Supporting government focus on STEM: Inside Leeds City College’s new campus 

Leeds City College’s new Printworks Campus offers three storeys of high-quality classrooms to provide engineering and design courses to 16-18 year olds.

The new campus modified the grade II-listed site into a contemporary hub. As one of the largest and best-preserved printworks in Leeds, sustaining the heritage of the building was essential, which was accomplished by a collaborative partnership

To reduce programme time, the modular educational facility was built off site, and was ordered, developed, installed and completed in just ten months.

Designing in line with the college, neighbours and planning guidelines ensured the listed status was protected both during and after the development.

To sustain this iconic appeal, we worked with DB3 Architects, and decided on steel sheet cladding, which creates a rustic aesthetic that blended with the original site.

Minimising disruption

Disruption was minimised during the install of the building on a live education site, as a protected access route walkway was developed through the college square, ensuring students and teachers could travel between blocks safely whilst the building was being installed.

Future-proofed facilities

The new educational campus supports the UK government’s recent investment in STEM subjects, with 1,150m2 of teaching facilities, offices and breakout spaces to educate the next generation of STEM workers.

The internal architecture reflects the school’s requirements, with a powder coating of aluminium for the building’s glazing, enhancing a modern and high-spec internal environment. The entrance of the campus includes an aluminium curtain walling system and a striking staircase – exceeding traditional expectations of modular’s potential.

For long-term futureproofing, the campus is supported by photovoltaic roof panels to power the building, creating sustainable energy for the college infrastructure, reflecting the need for new school buildings to support net zero targets.

Installed air source heat pumps also mean the building is fully electric, leading the way for future educational buildings. The car park below was designed to include six electric vehicle (EV) points, futureproofed with relevant ductwork to enable installation of more EV points while avoiding excavation.

What the consultants say:

“It’s such an exciting and important project to have been part of, allowing the College to expand and service the growing young adult population of the city,” says Joanna Gabrilatsou, regional head of planning at JLL Planning. 

“It was a great team effort, working with Premier Modular and DB3 Architects. We overcame the challenges on what was a tight programme by having regular design and coordination meetings and combining the expertise of the three companies. We really enjoyed working on the project together, and it couldn’t have gone better,” James Boswell, civil and structural engineering director of CCS Consulting Ltd. 

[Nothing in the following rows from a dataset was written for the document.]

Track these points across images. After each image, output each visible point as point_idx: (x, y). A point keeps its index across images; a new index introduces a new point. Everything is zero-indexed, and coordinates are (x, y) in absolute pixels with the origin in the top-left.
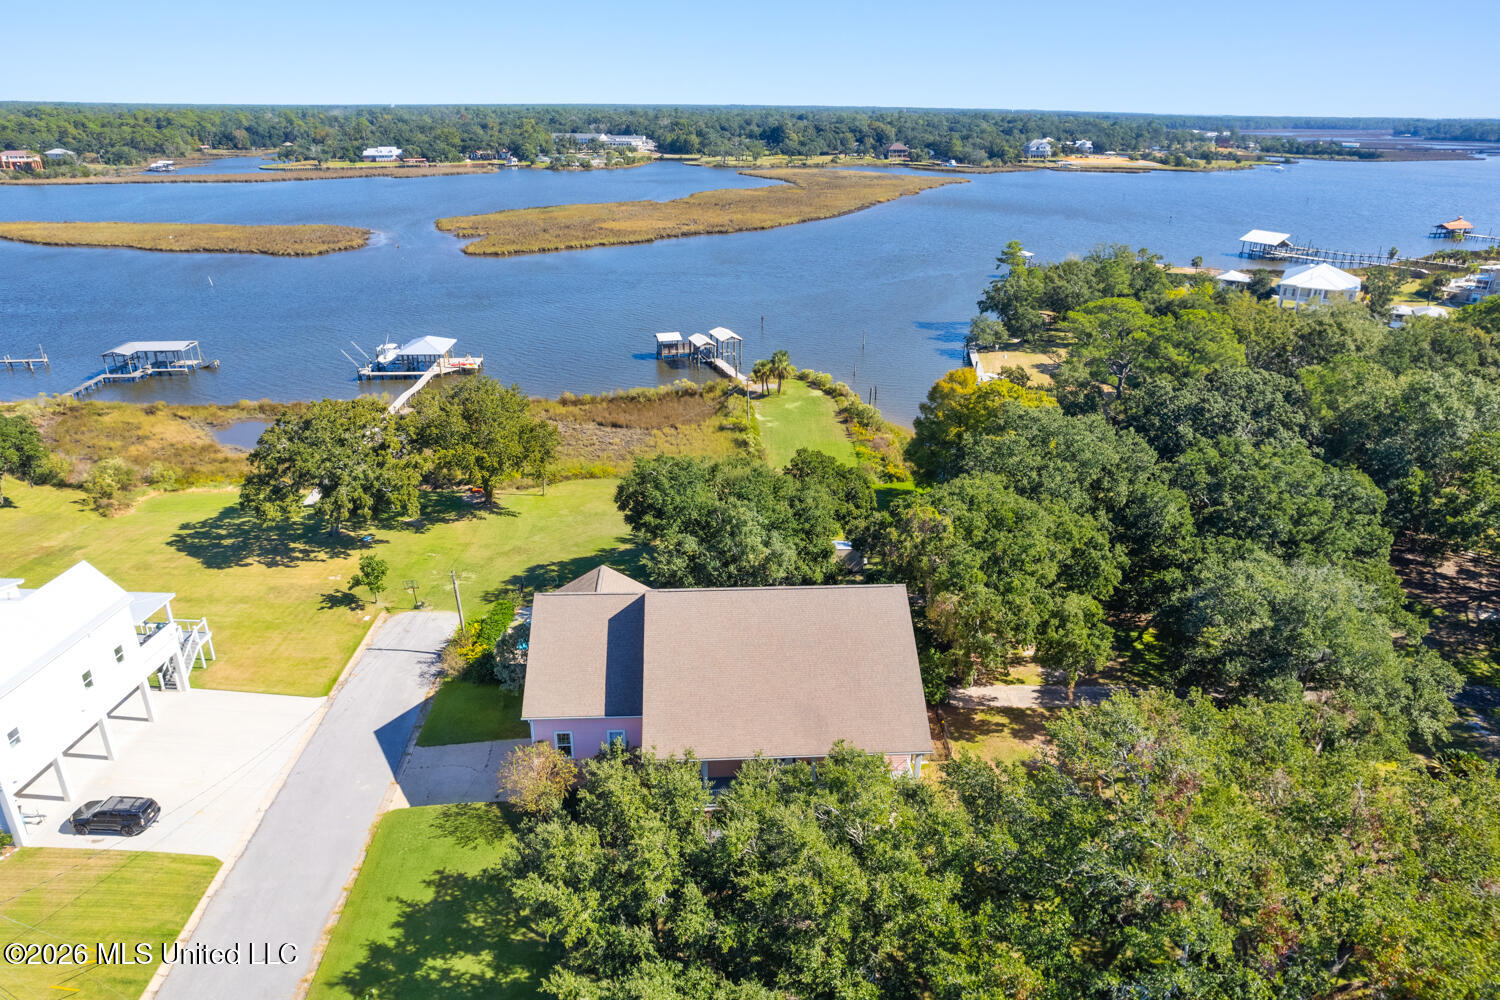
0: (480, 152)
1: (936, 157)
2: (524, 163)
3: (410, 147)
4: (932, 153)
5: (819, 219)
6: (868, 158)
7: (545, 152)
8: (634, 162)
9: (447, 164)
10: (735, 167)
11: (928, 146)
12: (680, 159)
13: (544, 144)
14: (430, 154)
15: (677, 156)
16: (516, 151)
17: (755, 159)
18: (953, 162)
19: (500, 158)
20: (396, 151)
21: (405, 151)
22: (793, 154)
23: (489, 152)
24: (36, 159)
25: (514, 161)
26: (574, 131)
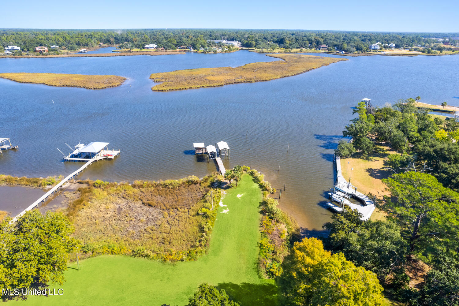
0: (182, 47)
1: (337, 50)
2: (196, 50)
3: (159, 45)
4: (336, 48)
6: (313, 50)
7: (203, 46)
8: (232, 50)
9: (171, 50)
10: (266, 53)
11: (335, 46)
13: (203, 44)
14: (166, 47)
15: (247, 48)
16: (194, 46)
17: (273, 50)
18: (343, 52)
19: (188, 48)
20: (155, 46)
21: (158, 46)
22: (287, 48)
23: (185, 46)
24: (46, 49)
25: (192, 50)
26: (215, 39)
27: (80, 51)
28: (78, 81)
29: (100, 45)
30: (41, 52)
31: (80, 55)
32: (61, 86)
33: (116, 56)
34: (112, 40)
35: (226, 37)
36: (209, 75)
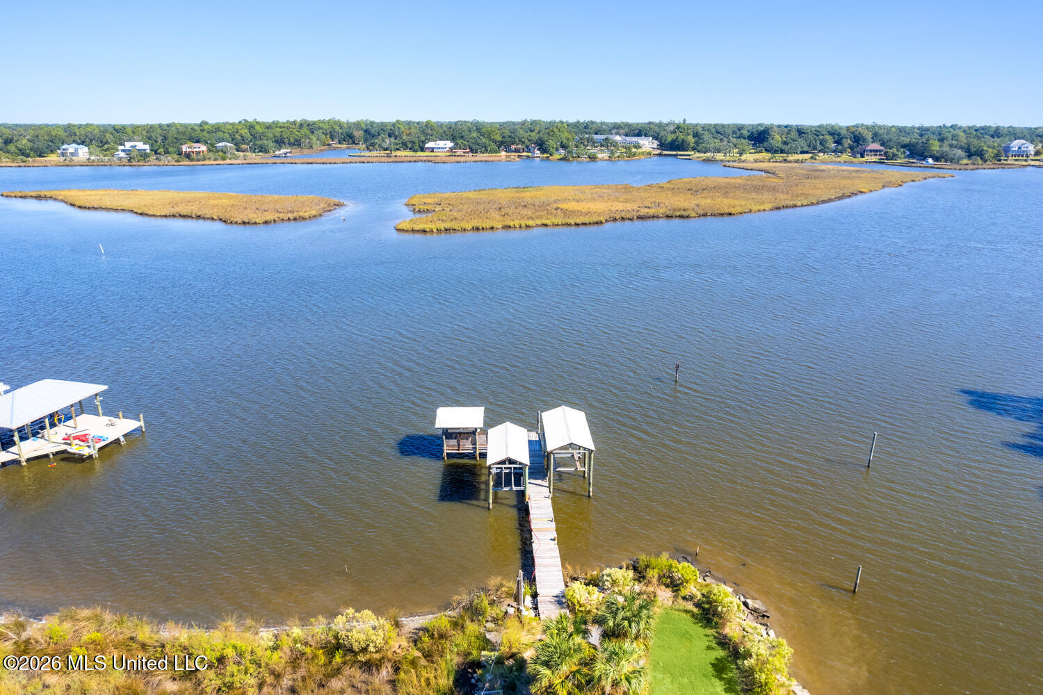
0: (513, 147)
1: (911, 156)
2: (545, 155)
3: (460, 142)
4: (908, 153)
5: (796, 206)
6: (845, 157)
7: (564, 146)
8: (634, 155)
9: (486, 154)
10: (722, 161)
11: (904, 146)
12: (676, 155)
14: (474, 147)
15: (674, 153)
16: (542, 146)
17: (741, 156)
18: (930, 160)
19: (529, 151)
20: (449, 144)
21: (456, 144)
22: (776, 152)
23: (519, 146)
24: (204, 148)
25: (537, 153)
26: (596, 134)
27: (277, 153)
29: (329, 145)
30: (188, 156)
31: (273, 160)
34: (358, 134)
35: (621, 131)
36: (566, 200)
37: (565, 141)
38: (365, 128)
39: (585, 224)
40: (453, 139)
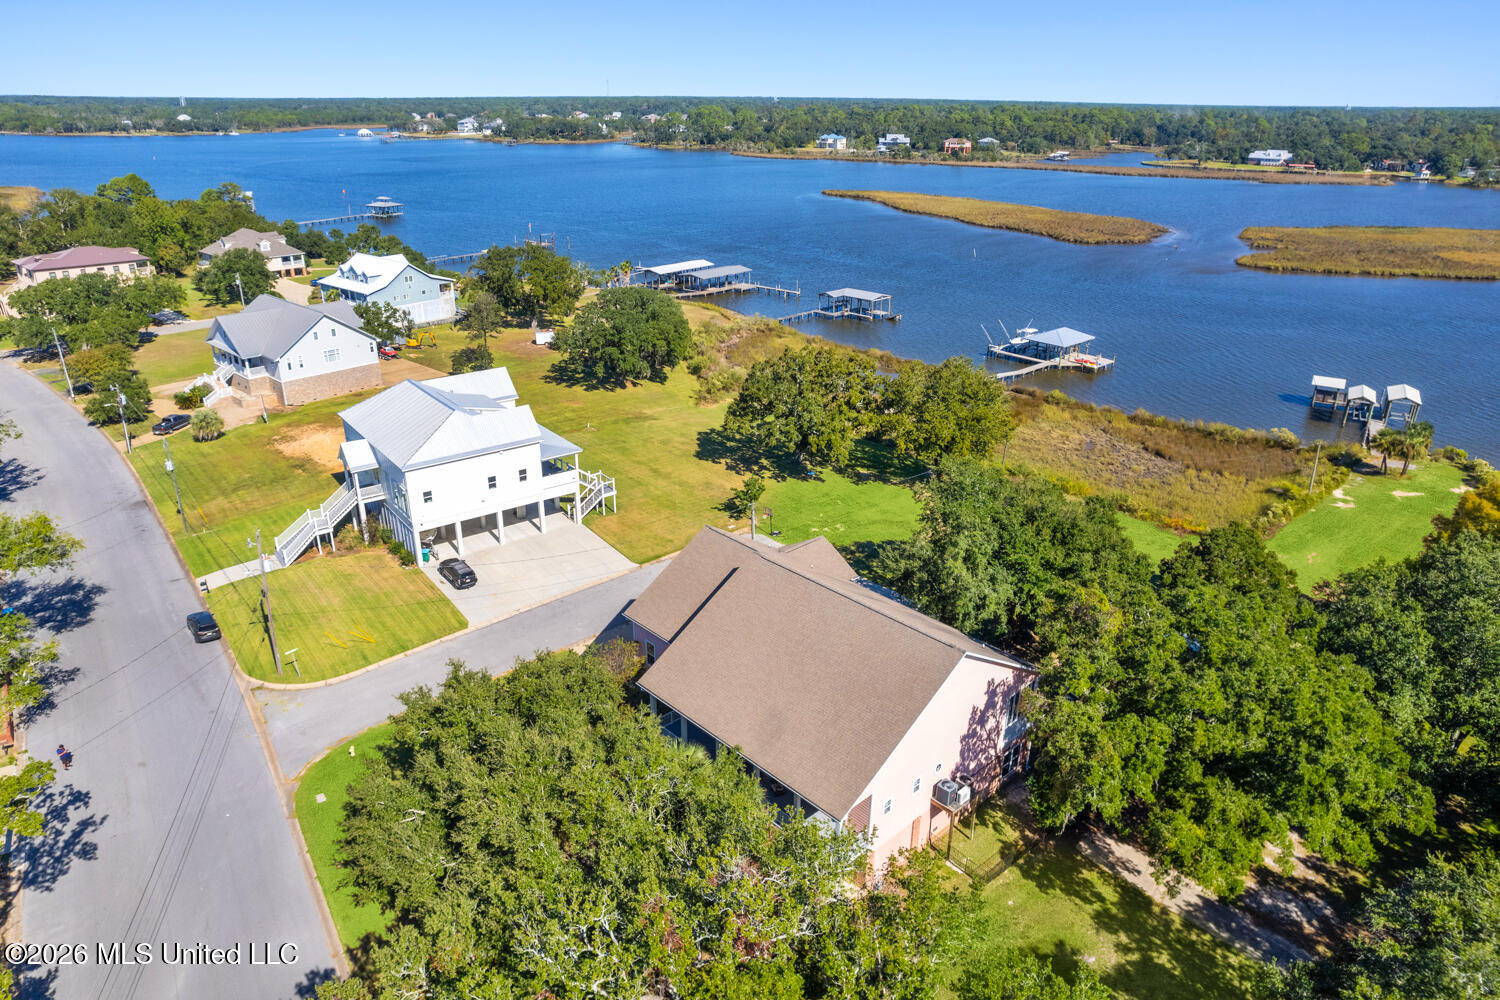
0: (1388, 162)
2: (1439, 177)
3: (1302, 153)
7: (1475, 164)
9: (1340, 172)
14: (1323, 161)
16: (1436, 164)
19: (1412, 169)
20: (1285, 155)
21: (1296, 156)
23: (1398, 162)
24: (968, 145)
25: (1426, 173)
27: (1052, 155)
28: (1036, 221)
29: (1108, 144)
30: (955, 154)
31: (1051, 165)
32: (993, 227)
33: (1150, 175)
34: (1150, 132)
36: (1451, 248)
37: (1480, 155)
38: (1159, 122)
39: (1470, 278)
40: (1292, 147)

“It was a privilege to be part of an important education project in Yorkshire. The building looks incredible and it’s going to be a huge part of the push for STEM subjects in the future,” says Dan Allison, Premier Modular. 

“This project was a huge achievement. and provided a great opportunity to work with a fabulous team of consultants. You can’t underestimate the power of a strong partnership within this industry. This project is proof of the great things we can achieve when we all play to our strengths. 

“The result was also a testament to what modular can do. We’re championing a movement away from ideas that some still have about modular. These ideas stem from the modular buildings of the twentieth century, that didn’t incorporate the technical and sustainable features included in the solutions of today – such as PV panels, ventilation systems and paneling that reflects individual needs. 

“If you compare what we manufacture now to what we did when we started over 65 years ago, it’s unrecognizable in terms of quality, design and technique.”

A sustainable way forward

With offsite manufacturing, carbon emissions can be cut by up to 45%, compared to traditional methods of manufacturing. As modular units are reusable and recyclable, with fewer truck movements, less personnel on site and zero waste to landfill, they offer a sustainable solution, all while maintaining quality.